Text segment:
^^^^

The paper is organized as follows. Section 2 briefly describes the UCLA AGCM and the setup of the sensitivity experiments. In section 3a we analyze circulation changes above and inside the PBL that result from removing South American orography. Section 4 contrasts the results from section 3 with the African case. In section 5 we address the impact that smoothing might have on the simulation of Peruvian stratocumulus. In section 6 we summarize and discuss our results. Conclusions are given in section 7.

2. Model description and experiment design

The UCLA AGCM solves the primitive equations on a sphere using the Arakawa C grid for horizontal discretization. The model’s vertical coordinate is the modified σ coordinate, described in Suarez et al. (1983), in which the PBL is represented by the lowest model layer. The model’s prognostic variables are horizontal velocity, potential temperature, surface pressure, PBL depth, water vapor mixing ratio, cloud water mixing ratio, cloud ice mixing ratio, ground temperature, and snow depth over land. Details on the differencing schemes and other aspects of the model can be found online at http://www.atmos.ucla.edu/mechoso/esm/agcm.html.

^^^^

Data shown:

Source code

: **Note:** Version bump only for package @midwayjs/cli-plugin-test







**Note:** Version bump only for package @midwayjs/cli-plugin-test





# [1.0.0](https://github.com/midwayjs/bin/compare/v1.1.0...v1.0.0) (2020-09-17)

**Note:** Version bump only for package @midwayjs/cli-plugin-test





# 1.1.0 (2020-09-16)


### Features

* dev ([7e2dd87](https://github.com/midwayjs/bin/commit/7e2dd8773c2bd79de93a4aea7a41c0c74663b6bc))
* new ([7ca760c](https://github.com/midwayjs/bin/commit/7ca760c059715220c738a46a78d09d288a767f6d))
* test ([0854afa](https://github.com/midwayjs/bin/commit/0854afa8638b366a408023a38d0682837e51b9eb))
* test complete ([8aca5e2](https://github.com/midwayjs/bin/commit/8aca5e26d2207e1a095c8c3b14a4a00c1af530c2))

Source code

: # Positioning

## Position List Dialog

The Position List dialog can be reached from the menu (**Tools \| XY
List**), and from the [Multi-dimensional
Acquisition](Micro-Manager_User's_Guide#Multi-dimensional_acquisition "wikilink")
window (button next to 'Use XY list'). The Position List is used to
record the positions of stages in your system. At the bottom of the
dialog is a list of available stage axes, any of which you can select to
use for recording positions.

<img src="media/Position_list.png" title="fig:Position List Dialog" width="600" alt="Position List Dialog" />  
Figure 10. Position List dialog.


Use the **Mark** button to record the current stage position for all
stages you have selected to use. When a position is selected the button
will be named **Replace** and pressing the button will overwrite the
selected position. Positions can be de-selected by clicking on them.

^^^^

Prompt:
In the text, which grid does the UCLA AGCM use for horizontal discretization?

Response to the exercise:
The Arakawa C grid.